Industry lobbying organisations have their own concerns. The American Chamber of Commerce in China (AmCham China) has said that 62% of its member companies have ranked China as one of the three most important markets. The US-China Business Council has said that 82% of its members have cited China as one of the top five markets. Beijing has set into motion a plan to invest heavily in R&D, and reduce China’s dependence on the US after the launch of the trade war in 2018. This process will get a huge boost and China will try every means in the book and outside to reduce its on US imports and also its own exports to the US.
Packing in Europe?
It is expected to focus more on Europe and do what it can to persuade the EU not to go the US way. China will also look for alternative markets, including Vietnam and India, if GoI permits the latter. American businesses located in China are worried about a Chinese backlash against them if the US goes ahead with its plans to censure more Chinese companies. There are signs that some American companies that depend on the Chinese market for survival, might ‘de-Americanise’ themselves by shifting their headquarters to Singapore or elsewhere.
In July, western holdings of Chinese financial assets reportedly amounted to $1.1 trillion. China recently announced a swap contract opening up its $3.1 trillion swap market to foreign players. Simply put, the stakes are mindboggling for both manufacturing and financial sectors in the US and China, and thousands of companies in other countries, including India who feed on their business.
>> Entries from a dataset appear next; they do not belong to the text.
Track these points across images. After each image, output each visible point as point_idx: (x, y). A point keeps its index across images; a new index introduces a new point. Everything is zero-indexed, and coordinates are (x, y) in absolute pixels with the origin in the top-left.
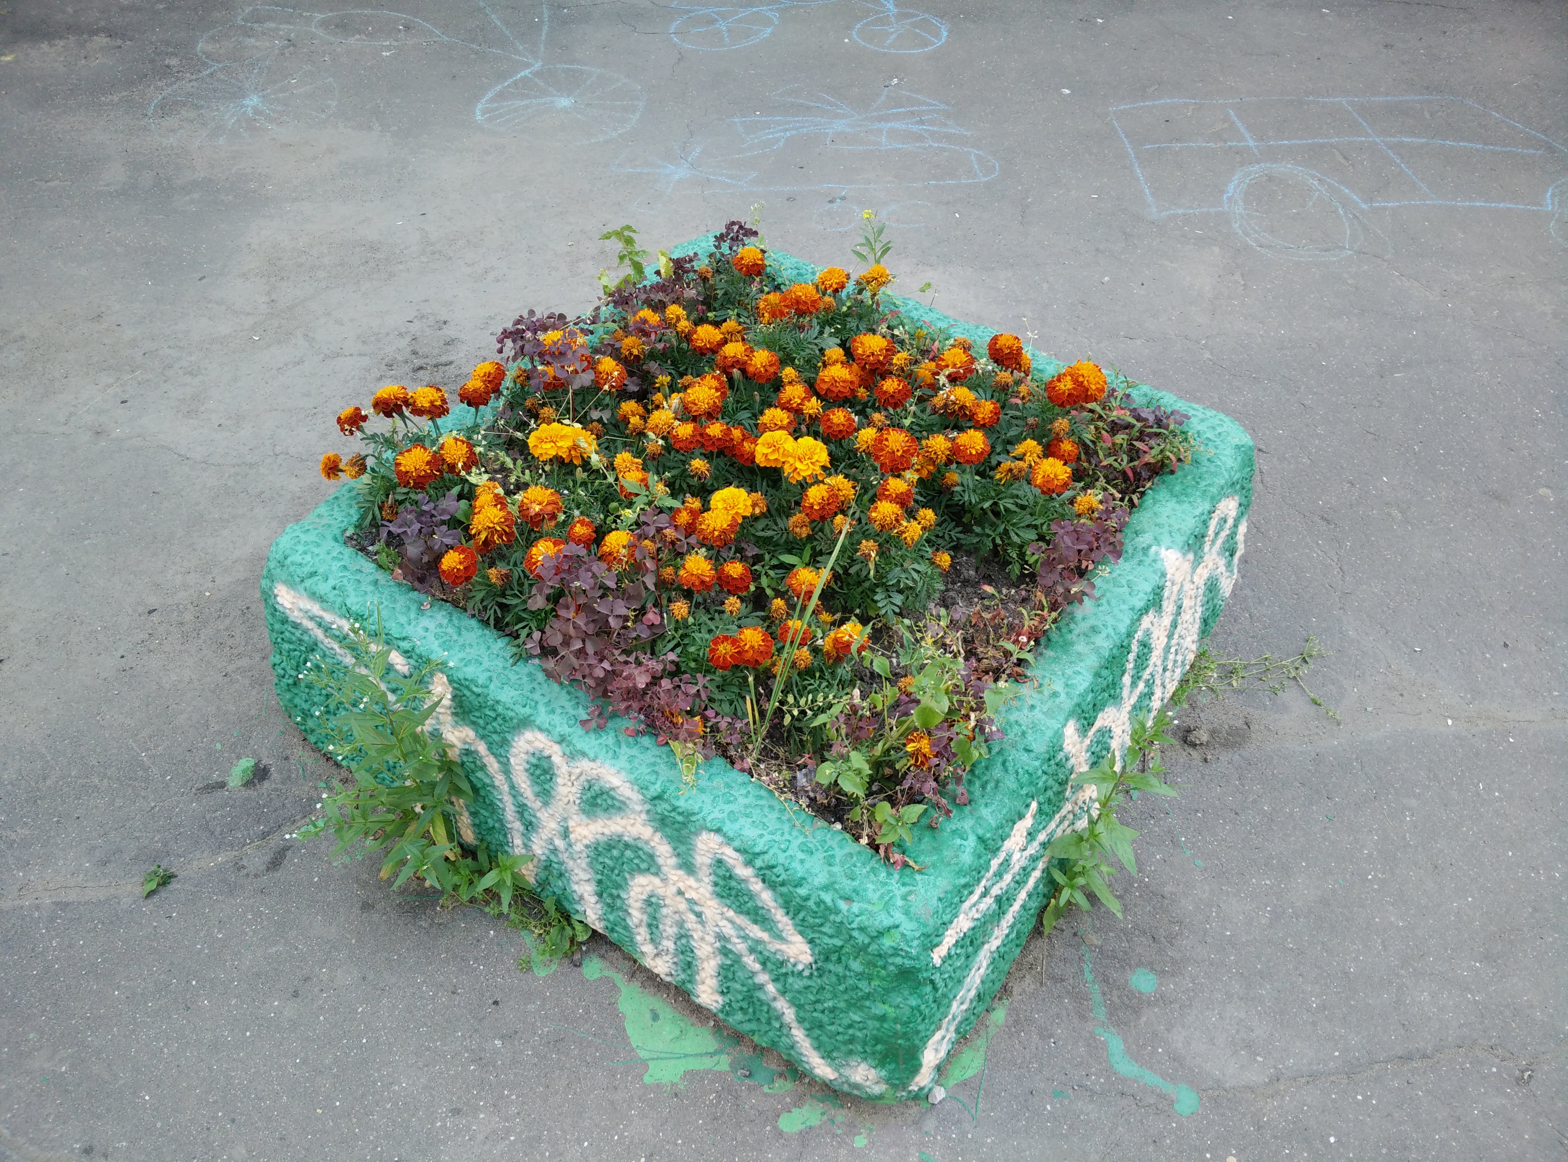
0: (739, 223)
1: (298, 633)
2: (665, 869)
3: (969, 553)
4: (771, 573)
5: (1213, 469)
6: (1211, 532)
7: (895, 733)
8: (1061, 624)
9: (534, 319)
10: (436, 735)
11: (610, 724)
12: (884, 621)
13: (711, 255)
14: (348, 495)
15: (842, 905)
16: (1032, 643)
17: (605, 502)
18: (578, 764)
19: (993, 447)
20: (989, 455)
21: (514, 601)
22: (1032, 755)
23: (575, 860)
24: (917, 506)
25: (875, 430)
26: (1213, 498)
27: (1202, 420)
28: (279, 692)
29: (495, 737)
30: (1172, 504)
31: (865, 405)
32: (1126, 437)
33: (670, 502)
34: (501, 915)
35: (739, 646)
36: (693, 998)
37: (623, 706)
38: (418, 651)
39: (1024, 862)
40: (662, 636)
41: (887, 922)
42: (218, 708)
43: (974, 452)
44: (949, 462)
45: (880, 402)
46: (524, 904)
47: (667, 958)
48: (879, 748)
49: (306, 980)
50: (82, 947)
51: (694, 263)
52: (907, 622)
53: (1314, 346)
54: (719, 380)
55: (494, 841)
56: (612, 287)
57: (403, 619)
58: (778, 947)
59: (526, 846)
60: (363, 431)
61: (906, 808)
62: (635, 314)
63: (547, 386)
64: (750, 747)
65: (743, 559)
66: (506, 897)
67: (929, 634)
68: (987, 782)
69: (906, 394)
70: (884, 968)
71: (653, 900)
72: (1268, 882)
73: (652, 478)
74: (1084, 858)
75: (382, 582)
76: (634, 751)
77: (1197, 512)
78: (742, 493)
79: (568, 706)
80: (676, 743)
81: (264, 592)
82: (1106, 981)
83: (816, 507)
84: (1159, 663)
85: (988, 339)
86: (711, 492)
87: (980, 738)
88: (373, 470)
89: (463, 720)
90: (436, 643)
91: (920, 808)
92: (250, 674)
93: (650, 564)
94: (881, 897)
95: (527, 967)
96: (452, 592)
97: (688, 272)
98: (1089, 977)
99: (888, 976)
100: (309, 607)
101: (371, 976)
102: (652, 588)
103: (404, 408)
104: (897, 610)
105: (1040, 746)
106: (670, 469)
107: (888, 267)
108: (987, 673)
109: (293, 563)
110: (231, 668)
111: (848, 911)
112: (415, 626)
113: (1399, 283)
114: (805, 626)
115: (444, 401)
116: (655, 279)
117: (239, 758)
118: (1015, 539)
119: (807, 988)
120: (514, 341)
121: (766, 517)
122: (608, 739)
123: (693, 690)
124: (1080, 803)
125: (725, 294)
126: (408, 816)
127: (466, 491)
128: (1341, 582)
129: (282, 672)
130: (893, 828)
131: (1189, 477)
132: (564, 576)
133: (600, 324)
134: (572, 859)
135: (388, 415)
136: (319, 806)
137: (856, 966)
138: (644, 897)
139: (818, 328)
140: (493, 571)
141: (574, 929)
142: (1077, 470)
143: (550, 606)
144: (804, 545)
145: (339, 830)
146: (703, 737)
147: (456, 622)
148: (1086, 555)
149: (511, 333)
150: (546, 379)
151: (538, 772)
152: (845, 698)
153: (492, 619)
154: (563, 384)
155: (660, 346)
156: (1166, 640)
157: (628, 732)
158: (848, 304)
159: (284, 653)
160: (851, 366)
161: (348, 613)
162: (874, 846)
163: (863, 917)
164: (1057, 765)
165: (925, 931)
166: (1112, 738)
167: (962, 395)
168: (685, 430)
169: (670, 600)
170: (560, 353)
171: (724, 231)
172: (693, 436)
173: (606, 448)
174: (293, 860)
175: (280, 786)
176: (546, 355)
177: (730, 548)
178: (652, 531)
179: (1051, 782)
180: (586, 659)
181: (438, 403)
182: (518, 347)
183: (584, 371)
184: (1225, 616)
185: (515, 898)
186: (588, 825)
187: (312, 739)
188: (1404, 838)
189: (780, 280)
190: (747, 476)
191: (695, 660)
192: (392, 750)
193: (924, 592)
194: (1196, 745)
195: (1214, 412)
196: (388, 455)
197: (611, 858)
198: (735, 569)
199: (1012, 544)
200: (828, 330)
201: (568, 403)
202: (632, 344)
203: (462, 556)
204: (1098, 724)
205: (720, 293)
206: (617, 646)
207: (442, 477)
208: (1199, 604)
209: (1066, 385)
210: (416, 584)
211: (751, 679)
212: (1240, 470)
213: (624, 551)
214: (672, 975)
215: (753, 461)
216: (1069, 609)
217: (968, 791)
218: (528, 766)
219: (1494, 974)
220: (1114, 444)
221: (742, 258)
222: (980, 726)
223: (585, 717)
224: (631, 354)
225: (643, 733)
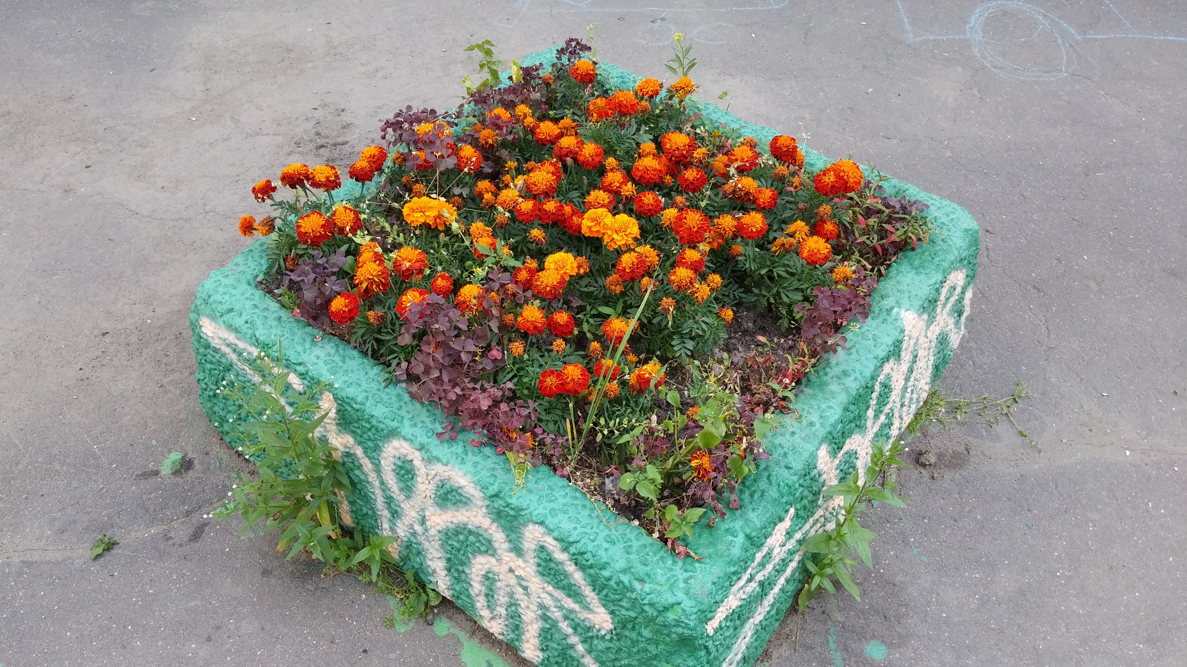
0: (576, 40)
1: (217, 356)
2: (499, 552)
3: (748, 309)
4: (591, 320)
5: (945, 247)
6: (942, 298)
7: (684, 450)
8: (818, 368)
9: (411, 113)
10: (324, 440)
11: (460, 437)
12: (679, 361)
13: (554, 65)
14: (259, 249)
15: (637, 585)
16: (794, 384)
17: (462, 261)
18: (434, 467)
19: (770, 225)
20: (768, 231)
21: (387, 338)
22: (792, 471)
23: (430, 542)
24: (708, 271)
25: (676, 210)
26: (944, 271)
27: (939, 208)
28: (202, 401)
29: (370, 444)
30: (912, 275)
31: (671, 189)
32: (877, 220)
33: (512, 263)
34: (370, 583)
35: (562, 379)
36: (519, 652)
37: (470, 423)
38: (310, 374)
39: (783, 555)
40: (503, 368)
41: (671, 600)
42: (155, 412)
43: (754, 230)
44: (735, 237)
45: (682, 187)
46: (390, 574)
47: (500, 621)
48: (670, 463)
49: (218, 628)
50: (43, 596)
51: (540, 72)
52: (697, 363)
53: (1034, 149)
54: (555, 166)
55: (367, 525)
56: (474, 89)
57: (300, 349)
58: (586, 616)
59: (392, 529)
60: (272, 199)
61: (689, 511)
62: (491, 111)
63: (419, 167)
64: (570, 458)
65: (570, 308)
66: (375, 569)
67: (713, 373)
68: (755, 492)
69: (703, 182)
70: (668, 635)
71: (490, 575)
72: (978, 576)
73: (500, 243)
74: (832, 553)
75: (284, 318)
76: (478, 459)
77: (934, 280)
78: (570, 257)
79: (428, 421)
80: (511, 453)
81: (192, 323)
82: (846, 649)
83: (627, 270)
84: (898, 400)
85: (771, 138)
86: (546, 255)
87: (750, 457)
88: (280, 229)
89: (345, 429)
90: (326, 368)
91: (701, 511)
92: (180, 386)
93: (495, 312)
94: (668, 580)
95: (390, 624)
96: (339, 328)
97: (534, 78)
98: (832, 646)
99: (672, 642)
100: (226, 336)
101: (268, 627)
102: (496, 331)
103: (305, 182)
104: (689, 353)
105: (798, 465)
106: (515, 235)
107: (693, 78)
108: (758, 405)
109: (215, 302)
110: (165, 381)
111: (641, 590)
112: (309, 355)
113: (1103, 100)
114: (615, 364)
115: (337, 177)
116: (509, 83)
117: (170, 452)
118: (785, 299)
119: (608, 649)
120: (394, 130)
121: (589, 276)
122: (458, 448)
123: (525, 412)
124: (830, 509)
125: (564, 96)
126: (300, 503)
127: (352, 248)
128: (1047, 339)
129: (205, 386)
130: (679, 526)
131: (926, 254)
132: (426, 319)
133: (464, 118)
134: (428, 540)
135: (293, 187)
136: (230, 494)
137: (647, 633)
138: (483, 573)
139: (635, 126)
140: (371, 313)
141: (428, 595)
142: (838, 245)
143: (415, 343)
144: (618, 299)
145: (246, 513)
146: (533, 449)
147: (341, 352)
148: (840, 314)
149: (392, 124)
150: (419, 162)
151: (403, 472)
152: (645, 422)
153: (370, 349)
154: (432, 166)
155: (510, 138)
156: (903, 382)
157: (474, 444)
158: (661, 108)
159: (207, 371)
160: (660, 157)
161: (257, 343)
162: (664, 540)
163: (653, 595)
164: (812, 479)
165: (701, 608)
166: (857, 458)
167: (748, 183)
168: (527, 206)
169: (510, 340)
170: (430, 141)
171: (565, 46)
172: (533, 211)
173: (465, 218)
174: (209, 534)
175: (201, 475)
176: (418, 142)
177: (559, 300)
178: (496, 286)
179: (806, 493)
180: (442, 385)
181: (333, 178)
182: (397, 135)
183: (449, 156)
184: (954, 363)
185: (382, 569)
186: (440, 515)
187: (227, 439)
188: (1087, 544)
189: (607, 86)
190: (575, 242)
191: (528, 388)
192: (288, 451)
193: (711, 340)
194: (926, 465)
195: (949, 202)
196: (292, 218)
197: (458, 542)
198: (562, 318)
199: (783, 303)
200: (644, 128)
201: (436, 180)
202: (487, 135)
203: (347, 301)
204: (846, 448)
205: (559, 95)
206: (467, 375)
207: (335, 239)
208: (931, 353)
209: (830, 178)
210: (311, 321)
211: (571, 405)
212: (968, 249)
213: (474, 301)
214: (503, 634)
215: (580, 232)
216: (826, 356)
217: (739, 498)
218: (394, 467)
219: (1153, 654)
220: (867, 225)
221: (577, 69)
222: (750, 448)
223: (440, 430)
224: (487, 143)
225: (485, 444)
But the US is already showing signs it will restrict Chinese business on its soil in a big way. It is expected to take forward its plans to cut off several Chinese companies from the American market and even delist the 150-odd Chinese firms listed on the New York Stock Exchange (NSE) and the Nasdaq. A 2020 law allows the US Securities and Exchange Commission (SEC) to delist foreign companies that fail an audit test about their transparency. The implementation of this law had slowed owing to negotiations with Chinese authorities. But SEC chairman Gary Gensler recently expressed doubts that the delisting process would be halted.
Nancy Vs Joe
What is ironic is that the move comes from a US leader who is not part of Joe Biden’s administration, and at a time when the president himself hinted at plans to roll back some of the economic sanctions the US imposed on China. Biden is busy fighting the monster of inflation, and increasing the flow of low-cost Chinese goods may soften its bite a little.
An important question is how earnestly Biden will follow up on the outcome of Pelosi’s visit, which includes an assurance from her that the US will ‘not abandon Taiwan’ in the face of threats from China. The president can hardly pretend that the visit by the second biggest leader in the country did not happen with the entire US Congress and the world watching. Biden will be politically finished if even a handful of Democrat politicians say that he is soft towards China. What Pelosi has done is intensified an anti-China fever in the US, and in other countries like Japan. There is no going back for Biden. More so, because China’s military exercises involving jet fighters and ballistic missiles in the seas around Taiwan appear more threatening with every passing hour.
A big question is whether the Biden administration would give some signal that it is ready to militarily respond in case a part of Taiwan, or Japan, is hit. Japan has already complained that five Chinese missiles have landed in its exclusive economic zone off the Japanese coast. Either way, we live in interesting times.